Abstract
The ARKdb genome databases provide comprehensive public repositories for genome mapping data from farmed species and other animals (http://www.thearkdb.org) providing a resource similar in function to that offered by GDB or MGD for human or mouse genome mapping data, respectively. Because we have attempted to build a generic mapping database, the system has wide utility, particularly for those species for which development of a specific resource would be prohibitive. The ARKdb genome database model has been implemented for 10 species to date. These are pig, chicken, sheep, cattle, horse, deer, tilapia, cat, turkey and salmon. Access to the ARKdb databases is effected via the World Wide Web using the ARKdb browser and Anubis map viewer. The information stored includes details of loci, maps, experimental methods and the source references. Links to other information sources such as PubMed and EMBL/GenBank are provided. Responsibility for data entry and curation is shared amongst scientists active in genome research in the species of interest. Mirror sites in the United States are maintained in addition to the central genome server at Roslin.
INTRODUCTION
Scientists engaged in genome mapping research need access to contemporary summaries of maps and other genome-related data. Genome databases fulfil this requirement and provide mappers with an overview of genome analysis in the species of interest.

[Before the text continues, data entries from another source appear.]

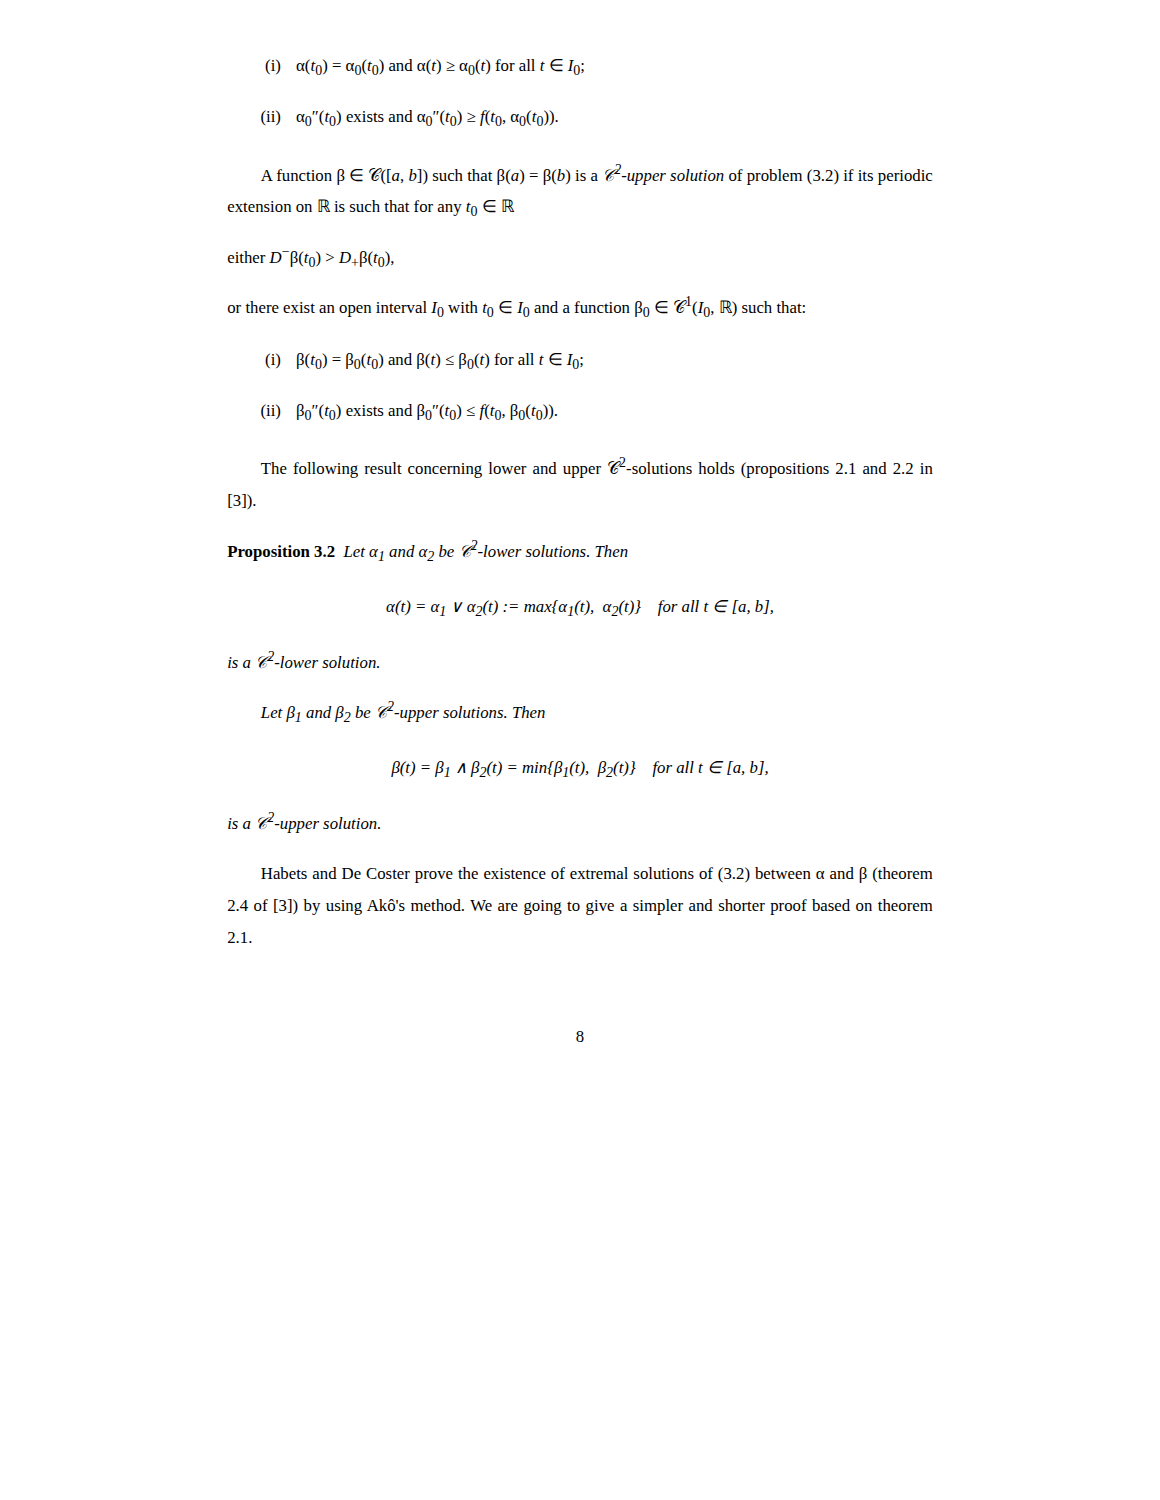(i) α(t0) = α0(t0) and α(t) ≥ α0(t) for all t ∈ I0;
(ii) α0″(t0) exists and α0″(t0) ≥ f(t0, α0(t0)).
A function β ∈ 𝒞([a, b]) such that β(a) = β(b) is a 𝒞2-upper solution of problem (3.2) if its periodic extension on ℝ is such that for any t0 ∈ ℝ
either D−β(t0) > D+β(t0),
or there exist an open interval I0 with t0 ∈ I0 and a function β0 ∈ 𝒞1(I0, ℝ) such that:
(i) β(t0) = β0(t0) and β(t) ≤ β0(t) for all t ∈ I0;
(ii) β0″(t0) exists and β0″(t0) ≤ f(t0, β0(t0)).
The following result concerning lower and upper 𝒞2-solutions holds (propositions 2.1 and 2.2 in [3]).
Proposition 3.2 Let α1 and α2 be 𝒞2-lower solutions. Then
α(t) = α1 ∨ α2(t) := max{α1(t), α2(t)} for all t ∈ [a, b],
is a 𝒞2-lower solution.
Let β1 and β2 be 𝒞2-upper solutions. Then
β(t) = β1 ∧ β2(t) = min{β1(t), β2(t)} for all t ∈ [a, b],
is a 𝒞2-upper solution.
Habets and De Coster prove the existence of extremal solutions of (3.2) between α and β (theorem 2.4 of [3]) by using Akô's method. We are going to give a simpler and shorter proof based on theorem 2.1.
8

The first genome database for a farm animal species was PiGBASE. This was implemented at Roslin Institute by replicating the then current mouse genome database design (GBASE, developed at The Jackson Laboratory) and populating it with pig data. The GBASE model was also cloned and populated with sheep (1) and chicken data to implement genome databases for those species. However, the GBASE model was designed primarily to handle linkage (meta-) data from experiments using inbred lines of mice. We needed richer means of capturing the complexity of experimental data and ways of describing new mapping techniques common within the farmed animal mapping communities but not considered when GBASE was developed. In addition, the original GBASE model was accessed online using a command-line driven forms interface. We wanted to provide a simpler means of disseminating the data to a geographically widespread audience.
In order to address these requirements the Roslin bioinformatics group developed a new genome database model (ARKdb) to handle animal genome mapping data along with tools for data entry and display.
ARKdb DATABASES AND TOOLS
ARKdb uses a relational database management system
The ARKdb genome databases use a commercial relational database management system (RDBMS—INGRES) as the data store. The database schema does not rely on any proprietary extensions and could in theory be implemented in any RDBMS supporting standard SQL.
Web strategy
The users of the ARKdb genome databases are situated around the world and use a variety of operating systems. Thus, from an early stage we adopted a fully Web-operable strategy for all database interface functions: retrieving, submitting and editing data.
Data retrieval
Data are retrieved, either in graphical form through the Anubis genome viewer, or with the WebinTool-based ARKdb browser. WebinTool (2) is a generic tool for building interfaces to relational databases via the Web. Developed entirely in-house, it provides a scripting language to interrogate and/or manipulate a relational database, handling CGI form variables automatically and generating HTML code based on the results of the queries. WebinTool has also been adopted for use in commercial and academic projects not necessarily related to biology and has proved popular amongst the INGRES database community. We have used it to develop our own front end for the textual parts of the database.
The Anubis map viewer was the first genome browser to be fully operable as a fully-fledged GUI (Graphical User Interface) over the WWW. It is currently used as the map viewer for ARKdb genome databases and the INRA BOVMAP database (3–5) (URL http://www.roslin.ac.uk/anubis). The current production release of Anubis (version 2.7) is written in C as a CGI executable generating an image file embedded in HTML. Interactive graphic controls are embedded in the images transferred, and state is stored on the server. Anubis communicates with remote databases using HTTP, connecting with a WebinTool database wrapper that handles Anubis queries. Anubis 2.7 has an (optional) layer of Java to add interactive features impossible under a pure CGI approach. We have recently implemented a prototype replacement version of Anubis (Anubis 4) written entirely in Java.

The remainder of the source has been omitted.